As of September, she said, 46 people in the province have died as the result of intimate partner violence. There were 52 Ontario deaths from IPV last year “and it looks like we’re going to break that record” this year, said Buczel, adding 63 communities and regions in the province have declared IPV an epidemic.
“My question is, why hasn’t all of Ontario and Canada? We are averaging more than one femicide a week in Ontario, and that sounds like an epidemic to me.”
On losing her friend Angie to IPV, Buczel said, “What we’re trying to understand is how does a man, with a history of intimate partner violence, assaulting a police officer and substance abuse, lawfully be allowed to
own a firearm? Furthermore, when a call is received by local authorities of a violent act against a woman, why isn’t more serious action taken?” Buczel suggested a 48-hour mandatory hold, with no access to weapons of any kind, and after the hold, a mandatory check-in with authorities every 24 hours.
“Something needs to change, because we as a community have experienced the horrifying results of nothing being done,” said Buczel, “and it has forever changed the people of Sault Ste. Marie. Our only hope, as family and friends who are painfully grieving the loss of our beloved Angie and three innocent souls, is that this brings about the change that this province and country desperately needs regarding intimate partner violence.”
Jennings, with his fiancee, Michelle, at his side, told council of how he re-connected with his daughter. His first marriage broke up and he and his daughter didn’t see one another for a few years.
“I missed her teenage, formative years,” he said, solemnly. His daughter saw a posting online of his second wife’s passing and reached out to him on Father’s Day, 2022. “She wanted to make things right between us. You can only imagine the joy I felt,” said Jennings.
In September, he met his daughter in Strathroy. He said at the time, she was living with her partner, who was 50, adding he had issues with that, but with re-connecting, he wanted to try to keep an open mind.
Jennings said he didn’t see anything out of the ordinary when he was with the couple, who moved back to London in March of this year. But between March and July of this year, there were seven police visits to their home for violence.
The number one recommendation in the coroner’s report was to formally declare intimate partner violence an epidemic.
“There were times she was living in shelters,” Jennings said. “She didn’t open up to how bad things were, to me. I got text messages from her friends…that ‘you have to get away, this guy is going to end up killing
The police and laws failed my daughter. There’s no reason with that many calls in that short amount of time, and things were let go.” Jennings wants IPV to be a felony in the Criminal Code. “Im not looking for vengeance, I’m looking for justice,” he said. “That’s what Caitlin deserved.”
Coun. Caputo pointed out there were 1,351 calls to Sault Police Services regarding intimate partner violence in the city in 2022. Caputo adds Statistics Canada estimates 80 per cent of IPV incidents go unreported, meaning it’s possible there were close to 6,700 incidents in the city in 2022.
“Angie Sweeney deserved better.

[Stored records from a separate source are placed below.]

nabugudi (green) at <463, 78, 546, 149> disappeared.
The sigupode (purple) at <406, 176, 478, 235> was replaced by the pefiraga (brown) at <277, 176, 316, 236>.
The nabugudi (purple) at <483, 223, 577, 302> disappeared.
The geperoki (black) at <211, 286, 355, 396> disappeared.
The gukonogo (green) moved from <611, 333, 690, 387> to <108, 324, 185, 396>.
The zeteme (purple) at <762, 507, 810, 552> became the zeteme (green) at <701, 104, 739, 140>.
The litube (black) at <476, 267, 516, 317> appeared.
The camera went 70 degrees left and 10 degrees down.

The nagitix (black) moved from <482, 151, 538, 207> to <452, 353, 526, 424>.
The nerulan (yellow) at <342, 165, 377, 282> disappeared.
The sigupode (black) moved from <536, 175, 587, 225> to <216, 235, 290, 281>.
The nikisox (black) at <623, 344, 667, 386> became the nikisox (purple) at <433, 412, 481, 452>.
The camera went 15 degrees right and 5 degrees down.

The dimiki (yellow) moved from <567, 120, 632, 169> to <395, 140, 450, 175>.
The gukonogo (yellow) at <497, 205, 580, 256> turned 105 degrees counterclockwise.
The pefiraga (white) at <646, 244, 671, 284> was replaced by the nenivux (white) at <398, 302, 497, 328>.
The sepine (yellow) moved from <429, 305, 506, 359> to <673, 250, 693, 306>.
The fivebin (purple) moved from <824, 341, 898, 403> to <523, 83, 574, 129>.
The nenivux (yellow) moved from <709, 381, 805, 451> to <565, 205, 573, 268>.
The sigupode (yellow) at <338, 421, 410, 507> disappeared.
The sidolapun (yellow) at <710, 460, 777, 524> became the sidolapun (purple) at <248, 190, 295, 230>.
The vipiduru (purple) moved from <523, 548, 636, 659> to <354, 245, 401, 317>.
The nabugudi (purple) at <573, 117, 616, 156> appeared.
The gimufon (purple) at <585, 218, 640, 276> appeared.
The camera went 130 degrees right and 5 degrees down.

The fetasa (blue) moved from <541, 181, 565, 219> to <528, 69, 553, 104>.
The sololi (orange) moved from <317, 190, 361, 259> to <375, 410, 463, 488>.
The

Those three innocent children, deserved better. Women in this province, deserve better.”
Caputo says beyond the motion calling IPV an epidemic, she would like Premier Ford to recognize “our community is shattered.” She urged the entire community to call out atrocities against women, girls and gender- diverse people.
“We don’t need a society where we are protected by men. We need a society where we do not require protection from men.”